ロイター通信によると、米通商代表部は7月31日、電気自動車とそのバッテリー、コンピューターチップ、医療製品など、中国からのさまざまな輸入品に対する大幅な関税引き上げを少なくとも2週間延期すると発表した。
米通商代表部は5月、これらの関税は8月1日に発効すると発表した。しかし、現在同代表部は、受け取った1,100件のパブリックコメントをまだ検討中で、8月に最終決定を出す予定だと述べている。同代表部は、新しい関税は最終決定が発表されてから約2週間後に発効すると付け加えた。

5月、ジョー・バイデン現米大統領は、ドナルド・トランプ前大統領の関税決定を維持する一方で、中国製電気自動車の輸入関税を3倍の100%以上に引き上げ、中国から輸入される半導体の関税を2倍の50%に引き上げるなど、他の関税を引き上げることを選択した。
米通商代表部はまた、医療用マスクと手袋への関税を25%以上に引き上げるべきか、また注射器への関税を50%以上に引き上げるべきかについても意見を求めた。

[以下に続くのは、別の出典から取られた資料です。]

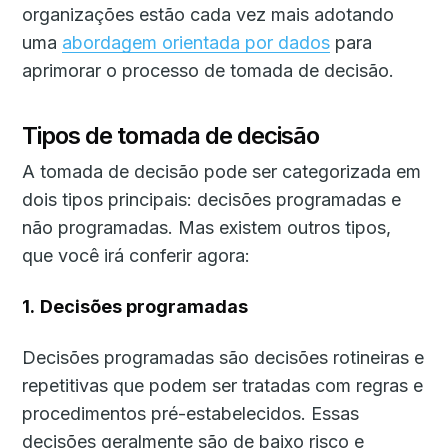
organizações estão cada vez mais adotando
uma
abordagem orientada por dados
para
aprimorar o processo de tomada de decisão.
Tipos de tomada de decisão
A tomada de decisão pode ser categorizada em
dois tipos principais: decisões programadas e
não programadas. Mas existem outros tipos,
que você irá conferir agora:
1.
Decisões programadas
Decisões programadas são decisões rotineiras e
repetitivas que podem ser tratadas com regras e
procedimentos pré-estabelecidos. Essas
decisões geralmente são de baixo risco e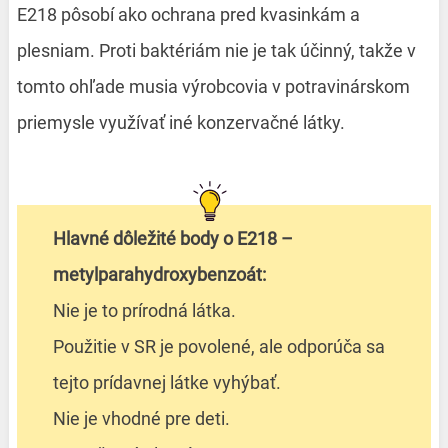
E218 pôsobí ako ochrana pred kvasinkám a
plesniam. Proti baktériám nie je tak účinný, takže v
tomto ohľade musia výrobcovia v potravinárskom
priemysle využívať iné konzervačné látky.
Hlavné dôležité body o E218 –
metylparahydroxybenzoát:
Nie je to prírodná látka.
Použitie v SR je povolené, ale odporúča sa
tejto prídavnej látke vyhýbať.
Nie je vhodné pre deti.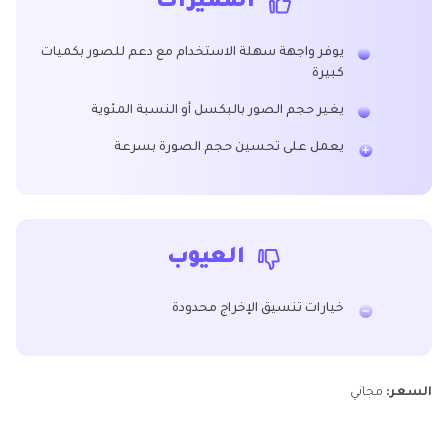
المميزات
يوفر واجهة سهلة الاستخدام مع دعم للصور بكميات
كبيرة
يغير حجم الصور بالبكسل أو النسبة المئوية
يعمل على تحسين حجم الصورة بسرعة
العيوب
خيارات تنسيق الإخراج محدودة
السعر:
مجاني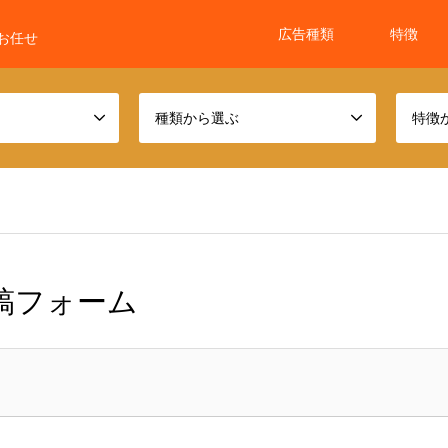
広告種類
特徴
お任せ
種類から選ぶ
特徴
稿フォーム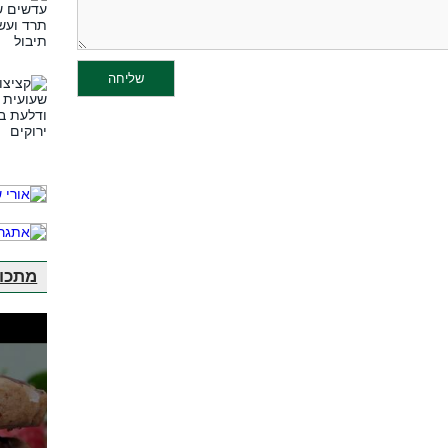
מתכונ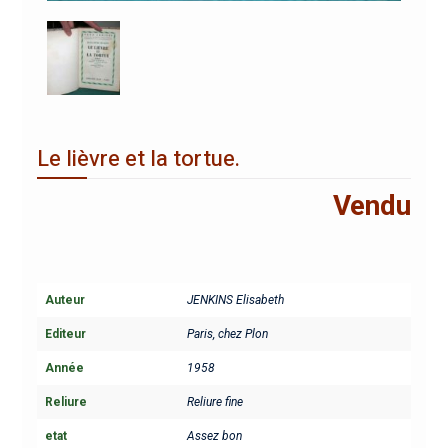
Le lièvre et la tortue.
Vendu
Auteur
JENKINS Elisabeth
Editeur
Paris, chez Plon
Année
1958
Reliure
Reliure fine
etat
Assez bon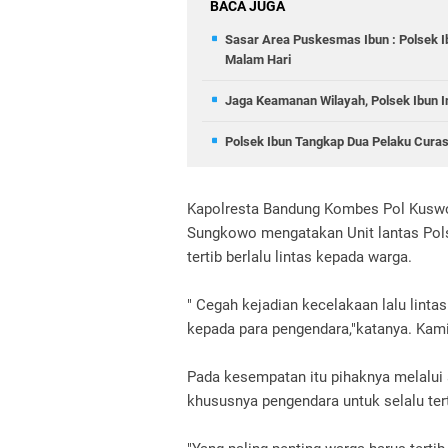
BACA JUGA
Sasar Area Puskesmas Ibun : Polsek I
Malam Hari
Jaga Keamanan Wilayah, Polsek Ibun In
Polsek Ibun Tangkap Dua Pelaku Curas
Kapolresta Bandung Kombes Pol Kusw
Sungkowo mengatakan Unit lantas Pols
tertib berlalu lintas kepada warga.
" Cegah kejadian kecelakaan lalu linta
kepada para pengendara,"katanya. Kami
Pada kesempatan itu pihaknya melalui
khususnya pengendara untuk selalu terti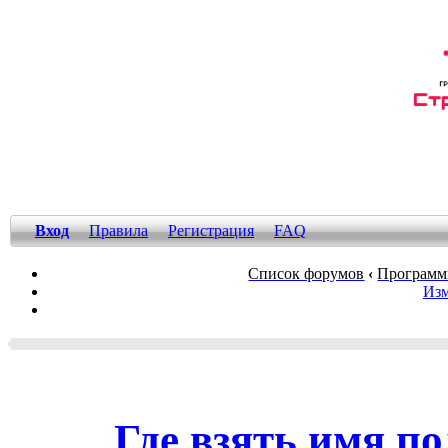
Вход
Правила
Регистрация
FAQ
Список форумов
‹
Программ
Изм
Где взять имя п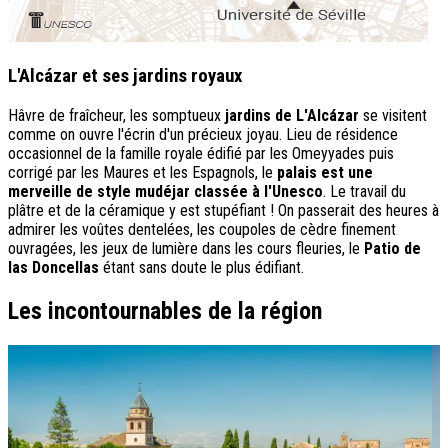
L'Alcázar et ses jardins royaux
Hâvre de fraîcheur, les somptueux
jardins de L'Alcázar
se visitent
comme on ouvre l'écrin d'un précieux joyau. Lieu de résidence
occasionnel de la famille royale édifié par les Omeyyades puis
corrigé par les Maures et les Espagnols, le
palais est une
merveille de style mudéjar classée à l'Unesco
. Le travail du
plâtre et de la céramique y est stupéfiant ! On passerait des heures à
admirer les voûtes dentelées, les coupoles de cèdre finement
ouvragées, les jeux de lumière dans les cours fleuries, le
Patio de
las Doncellas
étant sans doute le plus édifiant.
Les incontournables de la région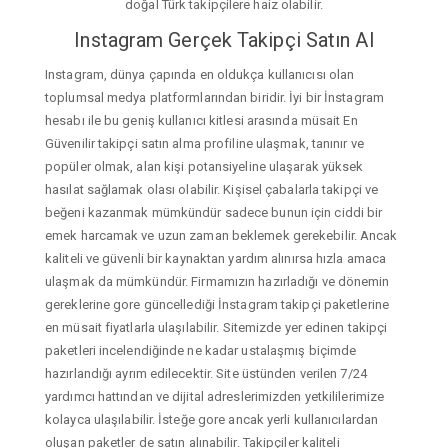
doğal Türk takipçilere haiz olabilir.
Instagram Gerçek Takipçi Satın Al
Instagram, dünya çapında en oldukça kullanıcısı olan
toplumsal medya platformlarından biridir. İyi bir İnstagram
hesabı ile bu geniş kullanıcı kitlesi arasında müsait En
Güvenilir takipçi satın alma profiline ulaşmak, tanınır ve
popüler olmak, alan kişi potansiyeline ulaşarak yüksek
hasılat sağlamak olası olabilir. Kişisel çabalarla takipçi ve
beğeni kazanmak mümkündür sadece bunun için ciddi bir
emek harcamak ve uzun zaman beklemek gerekebilir. Ancak
kaliteli ve güvenli bir kaynaktan yardım alınırsa hızla amaca
ulaşmak da mümkündür. Firmamızın hazırladığı ve dönemin
gereklerine gore güncellediği İnstagram takipçi paketlerine
en müsait fiyatlarla ulaşılabilir. Sitemizde yer edinen takipçi
paketleri incelendiğinde ne kadar ustalaşmış biçimde
hazırlandığı ayrım edilecektir. Site üstünden verilen 7/24
yardımcı hattından ve dijital adreslerimizden yetkililerimize
kolayca ulaşılabilir. İsteğe gore ancak yerli kullanıcılardan
oluşan paketler de satın alınabilir. Takipçiler kaliteli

現在、米国は「これらの分野における中国の過剰生産能力が米国企業の存続を脅かしている」として、電気自動車、太陽光発電、その他の新興分野などの米国産業の発展のためにクリーンエネルギー税制補助金に数十億ドルを投資している。新たな関税は、中国からの安価な輸入品の影響から米国の雇用を守ることを目的としている。

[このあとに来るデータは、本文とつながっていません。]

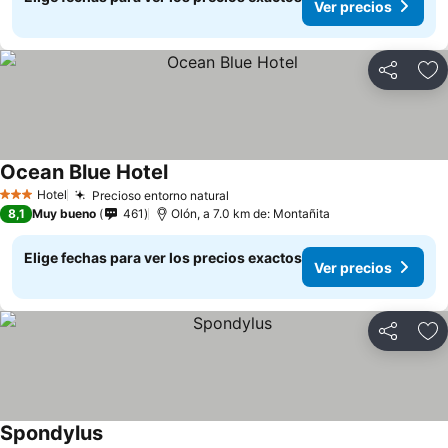
Ver precios
Compartir
Ag
Ocean Blue Hotel
Ver precios
Hotel
Precioso entorno natural
Ver precios
3 Estrellas
8,1
Muy bueno
461
Olón, a 7.0 km de: Montañita
Elige fechas para ver los precios exactos
Ver precios
Compartir
Ag
Spondylus
Ver precios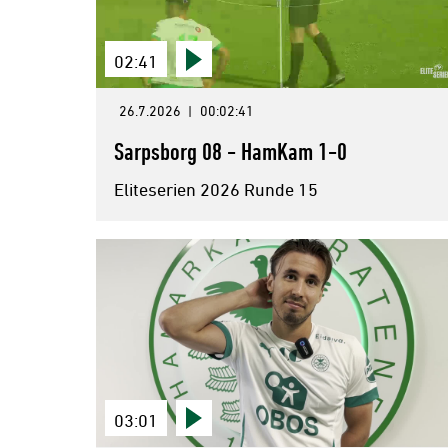
02:41
26.7.2026
|
00:02:41
Sarpsborg 08 - HamKam 1-0
Eliteserien 2026 Runde 15
03:01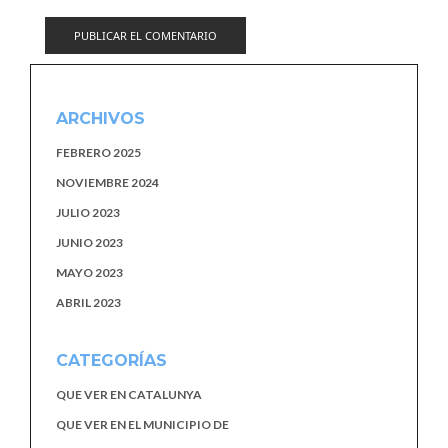
ARCHIVOS
FEBRERO 2025
NOVIEMBRE 2024
JULIO 2023
JUNIO 2023
MAYO 2023
ABRIL 2023
CATEGORÍAS
QUE VER EN CATALUNYA
QUE VER EN EL MUNICIPIO DE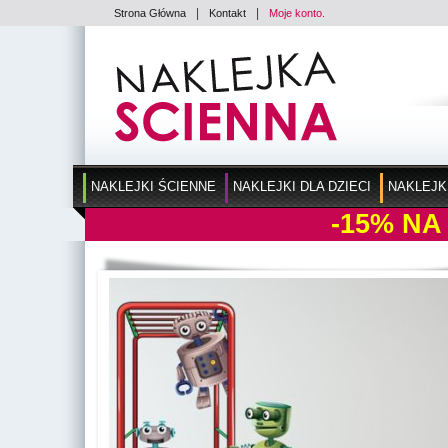
|
|
Strona Główna
Kontakt
Moje konto.
NAKLEJKI ŚCIENNE
NAKLEJKI DLA DZIECI
NAKLEJK
-15%
NA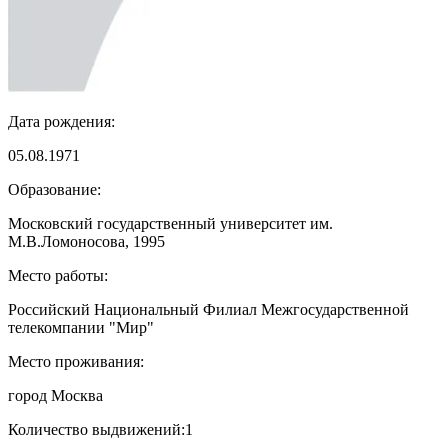
Дата рождения:
05.08.1971
Образование:
Московский государственный университет им.
М.В.Ломоносова, 1995
Место работы:
Российский Национальный Филиал Межгосударственной
телекомпании "Мир"
Место проживания:
город Москва
Количество выдвижений:
1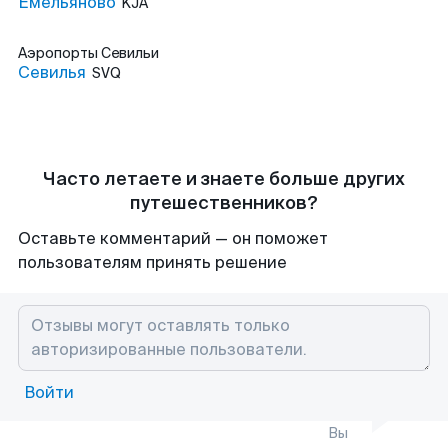
Емельяново
KJA
Аэропорты
Севильи
Севилья
SVQ
Часто летаете и знаете больше других
путешественников?
Оставьте комментарий — он поможет
пользователям принять решение
Войти
Вы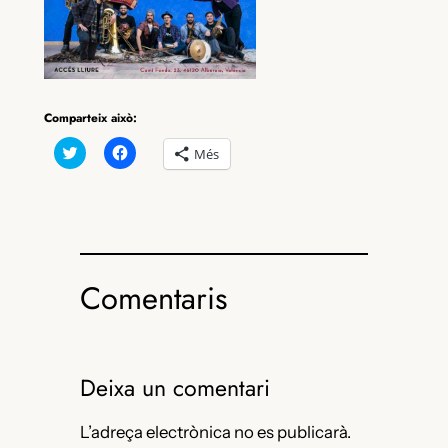
Comparteix això:
Feu
Feu
Més
clic
clic
per
per
compartir
compartir
al
al
Twitter
Facebook
(S’obre
(S’obre
en
en
una
una
nova
nova
finestra)
finestra)
Comentaris
Deixa un comentari
L’adreça electrònica no es publicarà.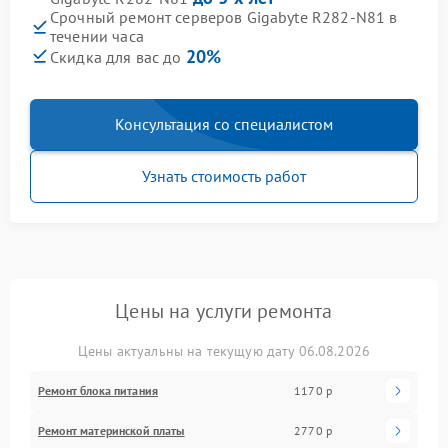
Срочный ремонт серверов Gigabyte R282-N81 в
течении часа
20%
Скидка для вас до
Консультация со специалистом
Узнать стоимость работ
Цены на услуги ремонта
Цены актуальны на текущую дату 06.08.2026
Ремонт блока питания
1170 р
Ремонт материнской платы
2770 р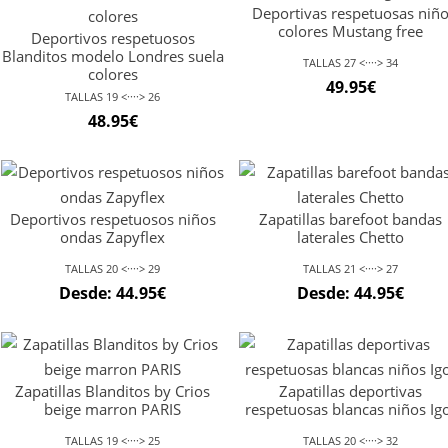
Deportivas respetuosas niñ
39.95€.
31.96€.
colores Mustang free
Deportivos respetuosos
Blanditos modelo Londres suela
TALLAS 27 <····> 34
colores
49.95
€
TALLAS 19 <····> 26
48.95
€
Deportivos respetuosos niños
Zapatillas barefoot bandas
ondas Zapyflex
laterales Chetto
TALLAS 20 <····> 29
TALLAS 21 <····> 27
Desde:
44.95
€
Desde:
44.95
€
Zapatillas Blanditos by Crios
Zapatillas deportivas
beige marron PARIS
respetuosas blancas niños Ig
TALLAS 19 <····> 25
TALLAS 20 <····> 32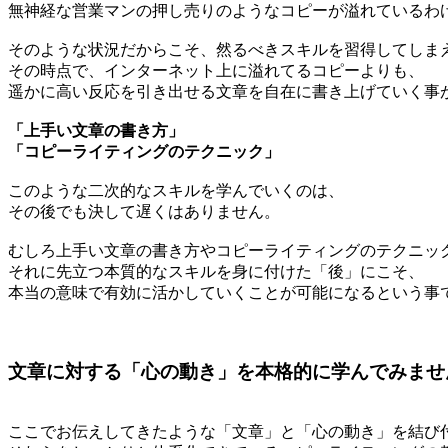
無神経な営業マンの押し売りのようなコピーが溢れているわ
そのような状況だからこそ、然るべきスキルを習得してしま
その時点で、インターネット上に溢れてるコピーよりも、
遥かに高い反応を引き出せる文章を自在に書き上げていく事
「上手い文章の書き方」
「コピーライティングのテクニック」
このような二次的なスキルを学んでいくのは、
その後でも決して遅くはありません。
むしろ上手い文章の書き方やコピーライティングのテクニッ
それに先立つ本質的なスキルを身に付けた「後」にこそ、
本当の意味で有効に活かしていくことが可能になるという事
文章に対する「心の動き」を本格的に学んでみませ
ここでお伝えしてきたような「文章」と「心の動き」を結び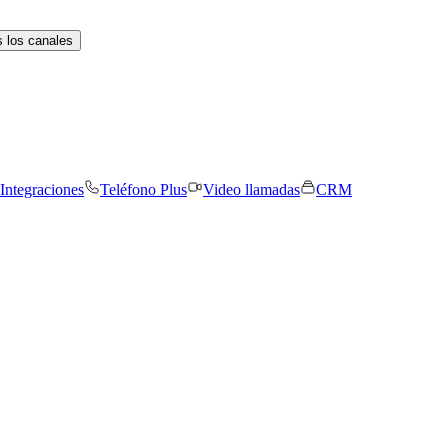
 los canales
Integraciones
Teléfono Plus
Video llamadas
CRM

米国政府は、新たな関税措置は、鉄鋼、アルミニウム、半導体、電気自動車、重要鉱物、太陽電池、クレーンなど、現在中国から輸入されている180億ドル相当の品物に関係していると述べた。現在中国から輸入されている電気自動車の数は少なく、これらの車両は以前の自動車関税によってすでに制約されているため、米国では電気自動車は実際的というより政治的な影響が大きい可能性がある。

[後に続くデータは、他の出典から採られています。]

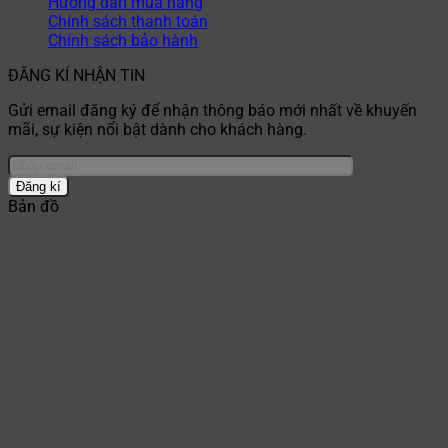
Hướng dẫn mua hàng
Chính sách thanh toán
Chính sách bảo hành
ĐĂNG KÍ NHẬN TIN
Gửi email đăng ký để nhận thông báo mới nhất về khuyến
mãi, sự kiện nổi bật dành cho khách hàng.
Bản đồ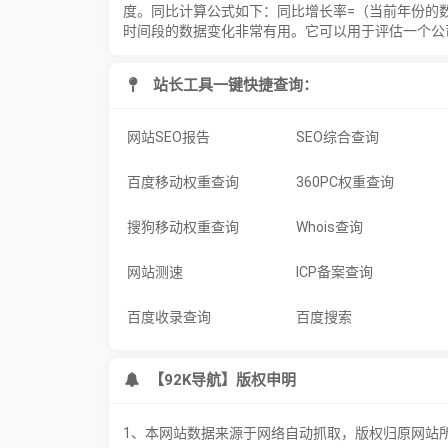
度。同比计算公式如下：同比增长率=（当前年份的
时间段的数据变化非常有用。它可以用于评估一个公
站长工具一键快捷查询：
网站SEO报告
SEO综合查询
百度移动权重查询
360PC权重查询
搜狗移动权重查询
Whois查询
网站测速
ICP备案查询
百度收录查询
百度搜索
【92K导航】版权申明
1、本网站数据来源于网络自动抓取，版权归原网站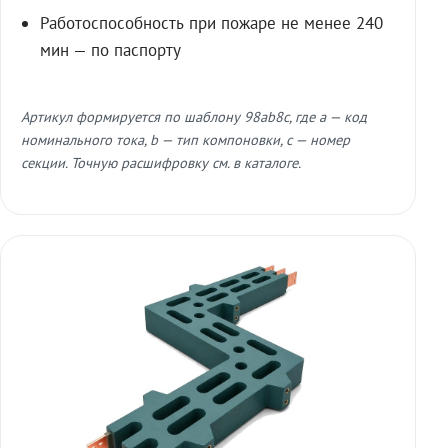
Работоспособность при пожаре не менее 240
мин — по паспорту
Артикул формируется по шаблону 98ab8c, где a — код
номинального тока, b — тип компоновки, c — номер
секции. Точную расшифровку см. в каталоге.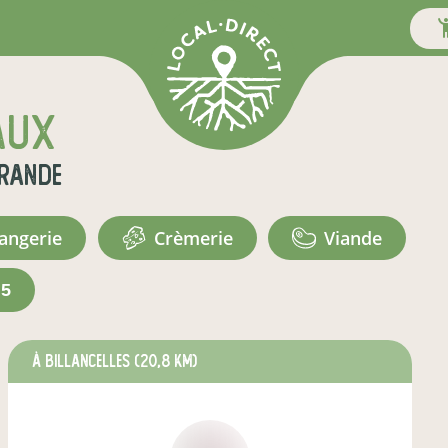
aux
Grande
langerie
crèmerie
viande
+5
à BILLANCELLES
(20,8 km)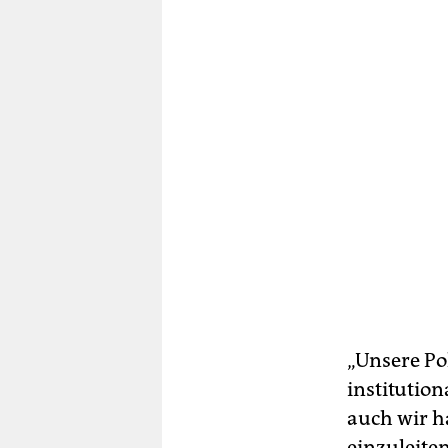
„Unsere Pol
institution
auch wir 
einzuleiten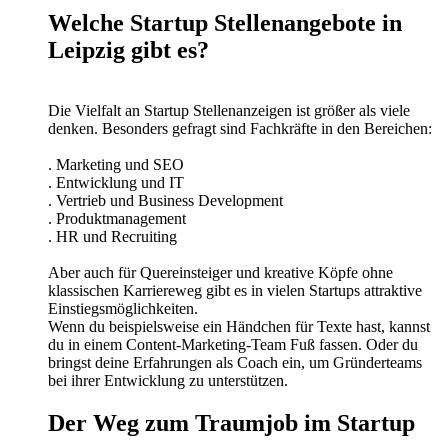
Welche Startup Stellenangebote in
Leipzig gibt es?
Die Vielfalt an Startup Stellenanzeigen ist größer als viele
denken. Besonders gefragt sind Fachkräfte in den Bereichen:
. Marketing und SEO
. Entwicklung und IT
. Vertrieb und Business Development
. Produktmanagement
. HR und Recruiting
Aber auch für Quereinsteiger und kreative Köpfe ohne
klassischen Karriereweg gibt es in vielen Startups attraktive
Einstiegsmöglichkeiten.
Wenn du beispielsweise ein Händchen für Texte hast, kannst
du in einem Content-Marketing-Team Fuß fassen. Oder du
bringst deine Erfahrungen als Coach ein, um Gründerteams
bei ihrer Entwicklung zu unterstützen.
Der Weg zum Traumjob im Startup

ニューヨーク・ニュージャージー港湾局は、新たな関税によりクレーン1台あたりのコストが450万ドル増加し、「港の限られた資源に大きな圧力がかかる」と述べた。
米国国勢調査局によれば、昨年中国から輸入された対象製品の中でリチウムイオン電池が最大のカテゴリーで、132億ドルを占めた。
昨年、米国は中国から4270億ドル相当の商品を輸入し、1480億ドル相当の商品を中国に輸出したが、この貿易赤字は数十年にわたって続いており、米国ではますます敏感な話題となっている。